In the end, CMS decided that in response to an excessively abusive payer practice that disadvantages patients, the answer was to create further barriers to accessing care for patients rather than to reduce them.

Let’s make this real and “back of the envelope” this practice in terms of realized patient experiences:

Monthly Income: $2,583 (based on average US income in 2019 provided by the Census Bureau)
Monthly premium: $304 (lowest cost local silver deductible is $3,400, OOP maximum is $8550, co-insurance is 20-40%)

Absent a public payer intervention, co-pay accumulators might allow a patient assistance program to cover the estimated $600 per month co-insurance would demand for a certain medication, however, I’m not likely to meet my deductible or maximum OOP for the year at all. With local rent costing about $1000 per month, a car payment and car insurance in order to work (there’s no meaningful public transit in the vast majority of the country), food costs, utilities, etc. Even with federal subsidies provided via the health care market place, every month, I’m in the negative. Which means I can’t afford to see my doctor or get my quarterly labs, which means I can’t get my medication in the first place.
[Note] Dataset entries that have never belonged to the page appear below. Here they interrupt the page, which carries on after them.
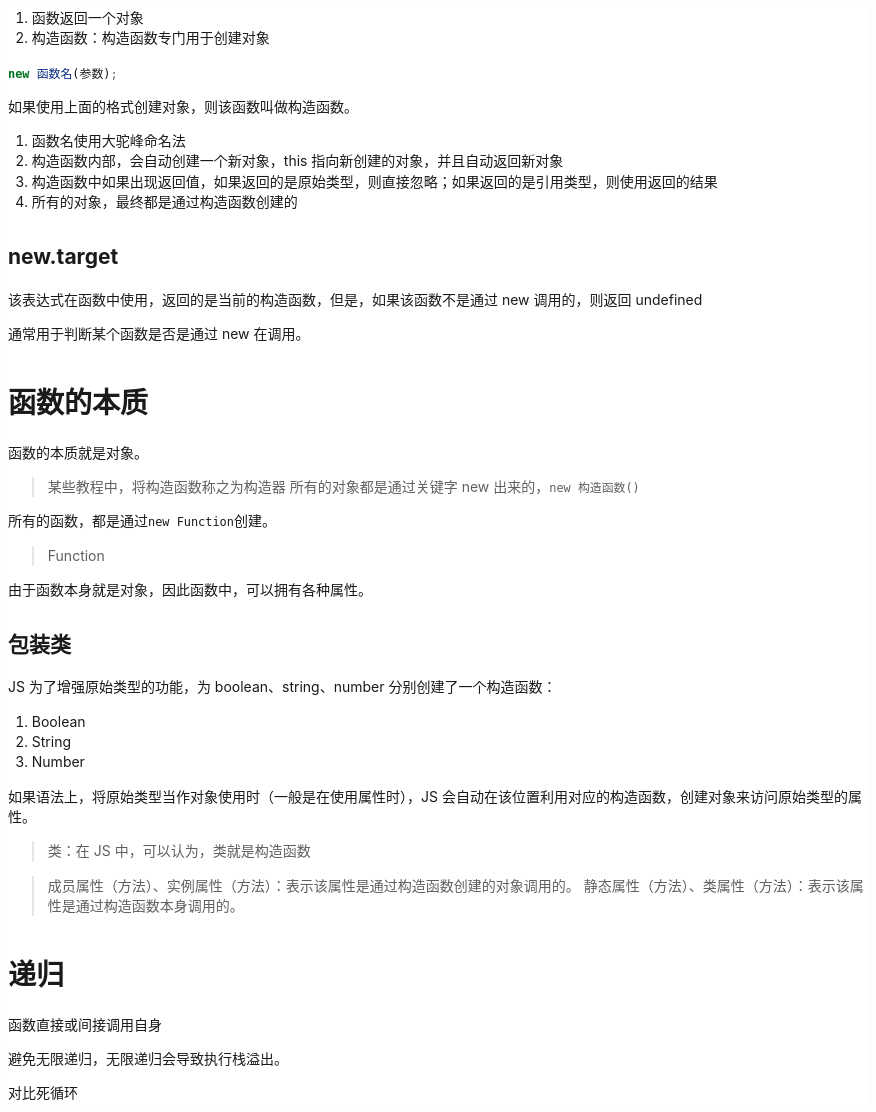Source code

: 1. 函数返回一个对象
2. 构造函数：构造函数专门用于创建对象

```js
new 函数名(参数);
```

如果使用上面的格式创建对象，则该函数叫做构造函数。

1. 函数名使用大驼峰命名法
2. 构造函数内部，会自动创建一个新对象，this 指向新创建的对象，并且自动返回新对象
3. 构造函数中如果出现返回值，如果返回的是原始类型，则直接忽略；如果返回的是引用类型，则使用返回的结果
4. 所有的对象，最终都是通过构造函数创建的

## new.target

该表达式在函数中使用，返回的是当前的构造函数，但是，如果该函数不是通过 new 调用的，则返回 undefined

通常用于判断某个函数是否是通过 new 在调用。

# 函数的本质

函数的本质就是对象。

> 某些教程中，将构造函数称之为构造器
> 所有的对象都是通过关键字 new 出来的，`new 构造函数()`

所有的函数，都是通过`new Function`创建。

> Function

由于函数本身就是对象，因此函数中，可以拥有各种属性。

## 包装类

JS 为了增强原始类型的功能，为 boolean、string、number 分别创建了一个构造函数：

1. Boolean
2. String
3. Number

如果语法上，将原始类型当作对象使用时（一般是在使用属性时），JS 会自动在该位置利用对应的构造函数，创建对象来访问原始类型的属性。

> 类：在 JS 中，可以认为，类就是构造函数

> 成员属性（方法）、实例属性（方法）：表示该属性是通过构造函数创建的对象调用的。
> 静态属性（方法）、类属性（方法）：表示该属性是通过构造函数本身调用的。

# 递归

函数直接或间接调用自身

避免无限递归，无限递归会导致执行栈溢出。

对比死循环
However, without the application of a co-pay accumulator, accessing just 3 month’s worth of a patient assistance program would meet my deductible and maximum OOP costs for the year. I don’t have to worry about at least $200 per month in medical costs. And one less financial strain is off my shoulders.

For the vast majority of us, our medications are not a luxury item. They’re not something we can afford to pay for up front and mail-in a rebate request and wait months for. In doing so, CMS not only suggests an increase to the paperwork burden on patients and manufacturers alike, CMS also seeks to increase barriers to accessing life saving medications to begin with.

All to the benefit (read: profit) of payers. So it’s no wonder the trade organizations, Pharmaceutical Research & Manufacturers of America (PhRMA) chose to initiate a lawsuit to halt the implementation of CMS’s backwards and punitive rule.

While patient advocates may spar readily about the role of industry among advocates, we should also recognize actions that align with our own interests on their face. Yes, PhRMA may be leading up this suit - and CMS should listen to the needs of patients, reverse course, and voluntarily pull this rule.